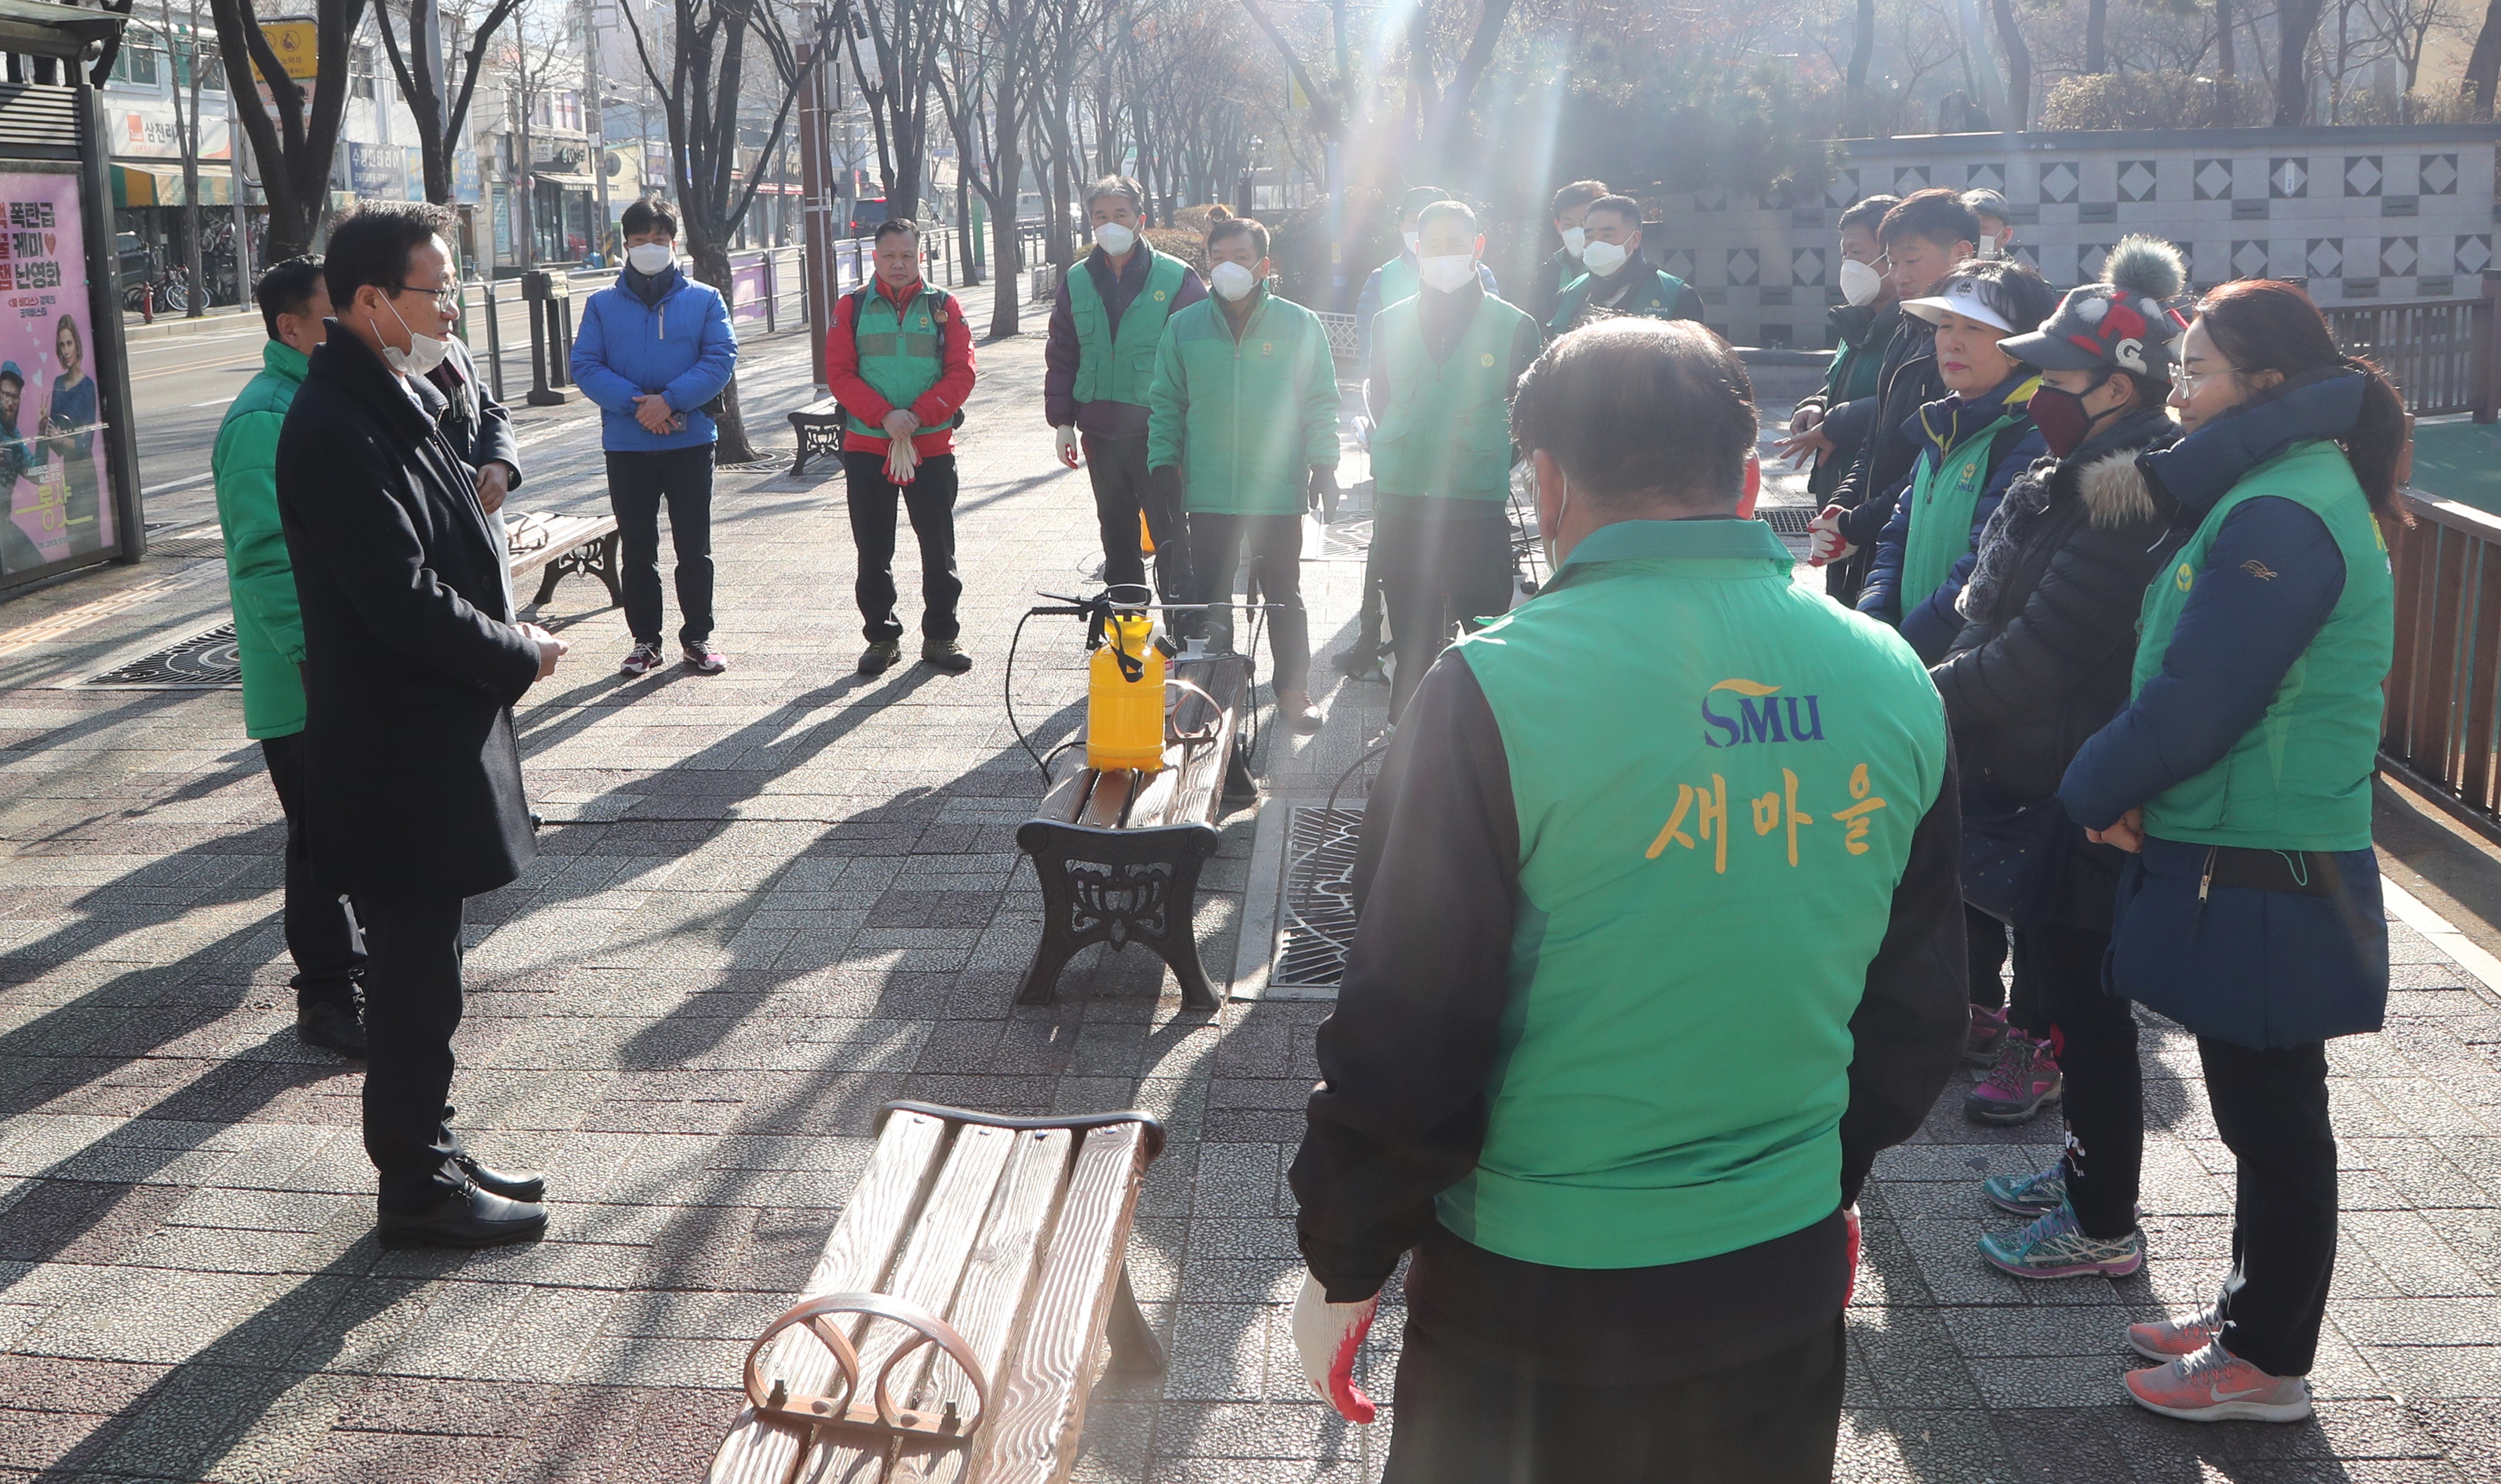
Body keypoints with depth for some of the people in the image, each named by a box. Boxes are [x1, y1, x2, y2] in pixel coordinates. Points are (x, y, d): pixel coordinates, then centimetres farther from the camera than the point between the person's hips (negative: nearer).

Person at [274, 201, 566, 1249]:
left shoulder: (400, 400, 10)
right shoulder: (338, 430, -21)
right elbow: (405, 602, -24)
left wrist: (509, 630, 3)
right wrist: (520, 655, -10)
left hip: (431, 739, 10)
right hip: (396, 757, -10)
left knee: (421, 965, 18)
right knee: (414, 974, 2)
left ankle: (431, 1156, 31)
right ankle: (415, 1192, 16)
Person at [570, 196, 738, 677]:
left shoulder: (704, 300, 4)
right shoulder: (602, 305, 7)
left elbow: (721, 360, -6)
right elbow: (585, 366, -2)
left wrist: (670, 400, -19)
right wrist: (636, 403, -17)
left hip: (690, 441, -1)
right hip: (626, 446, 1)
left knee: (695, 548, 4)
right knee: (637, 550, 6)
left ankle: (697, 637, 14)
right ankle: (645, 640, 15)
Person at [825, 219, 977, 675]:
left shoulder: (944, 307, 4)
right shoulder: (852, 307, 5)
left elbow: (961, 373, -3)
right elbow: (839, 373, -3)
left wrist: (917, 416, -16)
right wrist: (884, 416, -16)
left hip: (933, 446, 0)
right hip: (866, 447, 0)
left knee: (939, 549, 5)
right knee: (873, 552, 6)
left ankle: (940, 637, 16)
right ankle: (881, 637, 17)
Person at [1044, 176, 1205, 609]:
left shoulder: (1177, 278, -4)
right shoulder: (1077, 282, 8)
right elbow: (1061, 356, 14)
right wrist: (1062, 420, 7)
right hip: (1100, 430, 5)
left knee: (1169, 533, -4)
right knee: (1116, 531, 14)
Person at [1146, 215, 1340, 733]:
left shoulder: (1299, 325, -1)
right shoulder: (1184, 327, 4)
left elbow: (1322, 401, 3)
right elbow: (1166, 403, 10)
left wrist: (1323, 463, -4)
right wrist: (1162, 462, 2)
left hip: (1280, 493, -1)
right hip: (1208, 492, 2)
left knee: (1284, 596, 9)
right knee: (1210, 598, 9)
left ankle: (1293, 690, 21)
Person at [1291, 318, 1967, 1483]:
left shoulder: (1494, 694, -19)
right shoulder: (1895, 685, -3)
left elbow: (1406, 1042, -15)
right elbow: (1918, 1012, 7)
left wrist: (1343, 1264, -1)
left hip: (1535, 1303, -4)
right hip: (1786, 1279, 4)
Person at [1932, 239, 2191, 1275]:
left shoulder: (2128, 498, -21)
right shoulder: (2084, 472, 11)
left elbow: (2042, 651, -23)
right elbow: (1997, 602, 15)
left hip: (2079, 798, -10)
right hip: (2039, 775, 10)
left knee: (2080, 994, 0)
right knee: (2057, 969, 19)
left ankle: (2103, 1227, 13)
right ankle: (2085, 1175, 35)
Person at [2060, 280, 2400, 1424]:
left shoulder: (2277, 520, -22)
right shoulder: (2296, 487, 12)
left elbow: (2197, 701, -23)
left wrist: (2096, 789, -8)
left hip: (2259, 882, -10)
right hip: (2257, 863, 10)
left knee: (2271, 1119, 4)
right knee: (2265, 1113, 20)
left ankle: (2267, 1364, 18)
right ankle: (2252, 1315, 34)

************

**PROBLEM**
The answer must consist only of the lines from the beginning of the entries above through the line that holds "right elbow: (585, 366, -2)", reproduced exactly and without pictures.

**EXERCISE ANSWER**
Body keypoints with depth for some of the people in the image, each named by a box. Boxes are [x1, y1, x2, y2] in pixel coordinates. Points are (x, y, d): pixel coordinates, then centimetres farther from the camera than the point between the person's hips (negative: nearer).

Person at [274, 201, 566, 1249]:
left shoulder: (400, 400, 10)
right shoulder: (338, 430, -21)
right elbow: (405, 602, -24)
left wrist: (509, 630, 3)
right wrist: (520, 655, -10)
left hip: (431, 739, 10)
right hip: (396, 757, -10)
left knee: (421, 965, 18)
right knee: (414, 974, 2)
left ankle: (431, 1156, 31)
right ankle: (415, 1192, 16)
Person at [570, 196, 738, 677]:
left shoulder: (704, 300, 4)
right shoulder: (602, 305, 7)
left elbow: (721, 360, -6)
right elbow: (585, 366, -2)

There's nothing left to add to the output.